— Start Reading passage —
That's the root of the problem: that people are taught that $i$ is "defined to be" something, and not that it comes naturally from the geometry and arithmetics of the problem. Because if something is "defined to be" this and that, it is automatically made non-debatable and non-explainable.

If numbers were discovered in the correct order, and in the correct way, then you would see why $i$ is what it is, because it naturally comes out of arithmetics. Here's how you can discover $i$ yourself, already with its proper geometric interpretation:

  1. A ratio of two ideas is a comparison of their properties, that is, what one needs to do with one of them to get the other. It is denoted as $a:b$.
    For example a ratio of $4:2$ tells us that you need to repeat the number $2$ twice to get the number $4$.
  2. A proportion of two (or more) ratios is when you put them into an equation, like this: $a:b = c:d$. It says that these ratios are analogous: Whatever you do with $a$ to get $b$, you do the same with $c$ to get $d$.
    Notice how multiplication is a proportion made of factors: It compares a number to its unit to figure out how that unit has to be transformed to get that number. Then it uses the other factor as a different unit, and does the same with that unit to get the product. For example, when you calculate $2\cdot3$ to get $6$, you actually do this:
    $2:1 = x:3$
    which you can put in words as: "Whatever you do with your standard unit ($1$) to get the first factor ($2$), do the same with your new unit ($3$) to get your answer ($x$)". So what do you need to do with $1$ to get $2$? You need to repeat this unit step twice. So do the same with your "bigger step", $3$: when you make two such steps of length $3$, you'll be $6$ standard unit steps farther. And that's how $2\cdot3=6$.
    As a bonus, you can now see the denominators of fractions as "units" which are repeated as many times as their numerators say.
  3. A continuous proportion, also called geometric progression, is when the denominator of the first ratio is a numerator of the second ratio: $a:b = b:c$, which can also be denoted $a:b:c$. The number $b = (a\cdot c)^{\frac{1}{2}}$ is then called geometric mean of the two extremes $a$ and $c$.
    Notice how $b$ also represents the square root of those two numbers. If you make one of them your unit, you can calculate square roots of the other number this way. But this also means that the process of taking the square root is nothing else than a continuous proportion (or geometric progression) from your standard unit ($1$), through your square root(s) ($x$), to the number $c$ you're taking the square root from: $1:x:c$.

Now we have everything we need to discover $i$ (and $-1$ along the way, too!):

What is the answer to the following geometric progression?:

$$1:x = x:1$$

Or in words: You do something with your unit ($1$) to get $x$. What do you need to to with that $x$ to get your unit ($1$) back?
— End Reading passage —
— Start Supplied entries —
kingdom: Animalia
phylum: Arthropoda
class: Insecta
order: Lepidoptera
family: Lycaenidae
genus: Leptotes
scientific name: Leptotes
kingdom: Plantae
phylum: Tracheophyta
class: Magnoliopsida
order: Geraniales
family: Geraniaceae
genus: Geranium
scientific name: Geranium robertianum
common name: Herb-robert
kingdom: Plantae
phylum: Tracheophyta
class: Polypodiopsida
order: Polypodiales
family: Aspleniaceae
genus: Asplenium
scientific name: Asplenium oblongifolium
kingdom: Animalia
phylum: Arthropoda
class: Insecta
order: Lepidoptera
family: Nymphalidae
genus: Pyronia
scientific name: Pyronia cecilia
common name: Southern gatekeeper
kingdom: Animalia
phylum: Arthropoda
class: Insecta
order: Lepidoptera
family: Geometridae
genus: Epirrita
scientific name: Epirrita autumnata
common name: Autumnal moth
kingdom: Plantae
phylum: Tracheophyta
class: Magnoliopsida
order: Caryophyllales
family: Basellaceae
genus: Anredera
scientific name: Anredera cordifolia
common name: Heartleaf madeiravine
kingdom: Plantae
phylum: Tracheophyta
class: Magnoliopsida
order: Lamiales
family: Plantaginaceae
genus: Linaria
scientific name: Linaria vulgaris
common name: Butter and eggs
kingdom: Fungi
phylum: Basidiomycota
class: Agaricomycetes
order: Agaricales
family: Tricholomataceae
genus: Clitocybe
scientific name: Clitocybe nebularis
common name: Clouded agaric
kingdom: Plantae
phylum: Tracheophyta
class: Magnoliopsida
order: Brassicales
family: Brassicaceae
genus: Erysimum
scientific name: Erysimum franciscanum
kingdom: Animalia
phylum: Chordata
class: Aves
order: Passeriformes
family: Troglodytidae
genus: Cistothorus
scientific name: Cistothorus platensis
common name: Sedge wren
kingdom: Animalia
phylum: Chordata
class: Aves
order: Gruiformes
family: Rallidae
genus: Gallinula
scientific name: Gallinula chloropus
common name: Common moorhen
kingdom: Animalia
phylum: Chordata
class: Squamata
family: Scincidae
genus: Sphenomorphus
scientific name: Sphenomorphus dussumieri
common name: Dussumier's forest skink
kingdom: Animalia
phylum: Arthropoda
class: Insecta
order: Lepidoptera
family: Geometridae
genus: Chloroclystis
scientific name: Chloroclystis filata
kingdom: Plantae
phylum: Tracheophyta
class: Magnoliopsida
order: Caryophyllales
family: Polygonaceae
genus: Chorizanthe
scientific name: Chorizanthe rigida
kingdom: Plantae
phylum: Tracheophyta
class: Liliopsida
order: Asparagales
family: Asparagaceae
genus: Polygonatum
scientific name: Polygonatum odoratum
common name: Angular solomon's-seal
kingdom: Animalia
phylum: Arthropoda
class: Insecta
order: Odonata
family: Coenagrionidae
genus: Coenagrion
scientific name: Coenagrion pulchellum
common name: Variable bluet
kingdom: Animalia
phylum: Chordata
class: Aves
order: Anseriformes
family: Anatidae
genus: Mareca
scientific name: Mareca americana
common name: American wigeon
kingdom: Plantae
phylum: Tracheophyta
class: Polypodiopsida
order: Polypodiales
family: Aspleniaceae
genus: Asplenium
— End Supplied entries —
| Problem description |
Copy the passage about ratios and proportions between "Notice how $b$" and "root from: $1:x:c$.", inclusive.

| Expected answer |
Notice how $b$ also represents the square root of those two numbers. If you make one of them your unit, you can calculate square roots of the other number this way. But this also means that the process of taking the square root is nothing else than a continuous proportion (or geometric progression) from your standard unit ($1$), through your square root(s) ($x$), to the number $c$ you're taking the square root from: $1:x:c$.